-------- RECORD EXCERPTS --------

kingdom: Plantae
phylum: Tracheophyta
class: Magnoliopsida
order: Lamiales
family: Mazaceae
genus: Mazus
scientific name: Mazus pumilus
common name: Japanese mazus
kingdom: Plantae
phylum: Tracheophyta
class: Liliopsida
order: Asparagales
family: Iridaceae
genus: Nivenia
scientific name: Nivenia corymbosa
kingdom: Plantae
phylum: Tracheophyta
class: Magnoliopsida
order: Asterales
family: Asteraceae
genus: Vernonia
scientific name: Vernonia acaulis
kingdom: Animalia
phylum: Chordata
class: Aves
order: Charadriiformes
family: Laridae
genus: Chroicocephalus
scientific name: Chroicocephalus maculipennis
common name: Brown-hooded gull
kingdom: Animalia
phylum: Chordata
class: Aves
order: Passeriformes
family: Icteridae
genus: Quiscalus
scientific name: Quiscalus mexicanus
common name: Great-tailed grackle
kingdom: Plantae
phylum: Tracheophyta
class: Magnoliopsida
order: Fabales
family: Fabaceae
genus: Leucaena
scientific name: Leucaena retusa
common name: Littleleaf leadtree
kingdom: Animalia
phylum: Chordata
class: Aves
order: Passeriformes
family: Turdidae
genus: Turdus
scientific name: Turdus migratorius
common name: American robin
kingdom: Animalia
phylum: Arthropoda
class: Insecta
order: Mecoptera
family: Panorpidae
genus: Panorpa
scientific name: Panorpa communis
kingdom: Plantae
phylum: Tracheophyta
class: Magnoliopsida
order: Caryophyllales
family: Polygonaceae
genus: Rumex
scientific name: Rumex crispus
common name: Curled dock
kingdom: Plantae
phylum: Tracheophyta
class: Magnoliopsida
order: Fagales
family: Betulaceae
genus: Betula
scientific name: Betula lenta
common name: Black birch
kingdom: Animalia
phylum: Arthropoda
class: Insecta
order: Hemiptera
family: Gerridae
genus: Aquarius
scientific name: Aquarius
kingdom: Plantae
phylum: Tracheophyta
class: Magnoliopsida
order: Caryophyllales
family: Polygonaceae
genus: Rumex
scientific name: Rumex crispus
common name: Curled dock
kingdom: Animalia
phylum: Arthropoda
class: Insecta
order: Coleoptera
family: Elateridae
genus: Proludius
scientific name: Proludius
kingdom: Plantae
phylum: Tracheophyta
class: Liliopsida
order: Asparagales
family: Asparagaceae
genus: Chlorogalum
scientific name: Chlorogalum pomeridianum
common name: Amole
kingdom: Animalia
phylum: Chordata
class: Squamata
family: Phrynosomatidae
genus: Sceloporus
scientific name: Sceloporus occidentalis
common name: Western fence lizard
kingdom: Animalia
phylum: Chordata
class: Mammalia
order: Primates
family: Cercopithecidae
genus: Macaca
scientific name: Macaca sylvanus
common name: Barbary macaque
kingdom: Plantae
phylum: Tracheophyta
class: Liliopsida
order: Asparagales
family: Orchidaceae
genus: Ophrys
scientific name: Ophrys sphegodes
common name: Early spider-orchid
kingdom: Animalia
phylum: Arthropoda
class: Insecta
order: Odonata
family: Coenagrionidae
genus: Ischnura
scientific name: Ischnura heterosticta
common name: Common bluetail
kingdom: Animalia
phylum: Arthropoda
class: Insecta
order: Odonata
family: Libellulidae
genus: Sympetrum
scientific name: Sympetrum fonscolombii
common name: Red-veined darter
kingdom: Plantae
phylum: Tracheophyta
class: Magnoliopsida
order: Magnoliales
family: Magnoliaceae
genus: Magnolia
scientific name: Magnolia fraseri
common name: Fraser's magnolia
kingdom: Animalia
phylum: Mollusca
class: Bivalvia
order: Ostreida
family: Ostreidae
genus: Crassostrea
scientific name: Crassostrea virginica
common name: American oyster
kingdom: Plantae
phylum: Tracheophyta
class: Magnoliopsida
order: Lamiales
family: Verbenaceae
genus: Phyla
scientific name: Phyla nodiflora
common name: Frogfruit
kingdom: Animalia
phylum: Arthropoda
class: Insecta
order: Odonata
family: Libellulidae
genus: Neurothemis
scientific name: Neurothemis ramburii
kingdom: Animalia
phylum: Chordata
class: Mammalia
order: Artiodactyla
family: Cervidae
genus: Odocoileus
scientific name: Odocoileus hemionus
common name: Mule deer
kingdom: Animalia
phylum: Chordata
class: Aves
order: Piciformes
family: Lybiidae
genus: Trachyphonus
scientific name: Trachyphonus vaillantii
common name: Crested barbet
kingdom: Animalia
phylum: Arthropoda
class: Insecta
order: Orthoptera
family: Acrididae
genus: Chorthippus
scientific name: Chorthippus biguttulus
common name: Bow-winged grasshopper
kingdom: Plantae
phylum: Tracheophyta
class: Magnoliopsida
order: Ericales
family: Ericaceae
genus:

--------

REQUIRED WORK: Put the lines of the data from the line with "scientific name: Mazus pumilus" to the line with "order: Asterales" into a Markdown table, leaving out blank lines. Use the columns n for the row number and Line for the line itself.

REPLY TO THE EXERCISE:
| n | Line |
|---|---|
| 1 | scientific name: Mazus pumilus |
| 2 | common name: Japanese mazus |
| 3 | kingdom: Plantae |
| 4 | phylum: Tracheophyta |
| 5 | class: Liliopsida |
| 6 | order: Asparagales |
| 7 | family: Iridaceae |
| 8 | genus: Nivenia |
| 9 | scientific name: Nivenia corymbosa |
| 10 | kingdom: Plantae |
| 11 | phylum: Tracheophyta |
| 12 | class: Magnoliopsida |
| 13 | order: Asterales |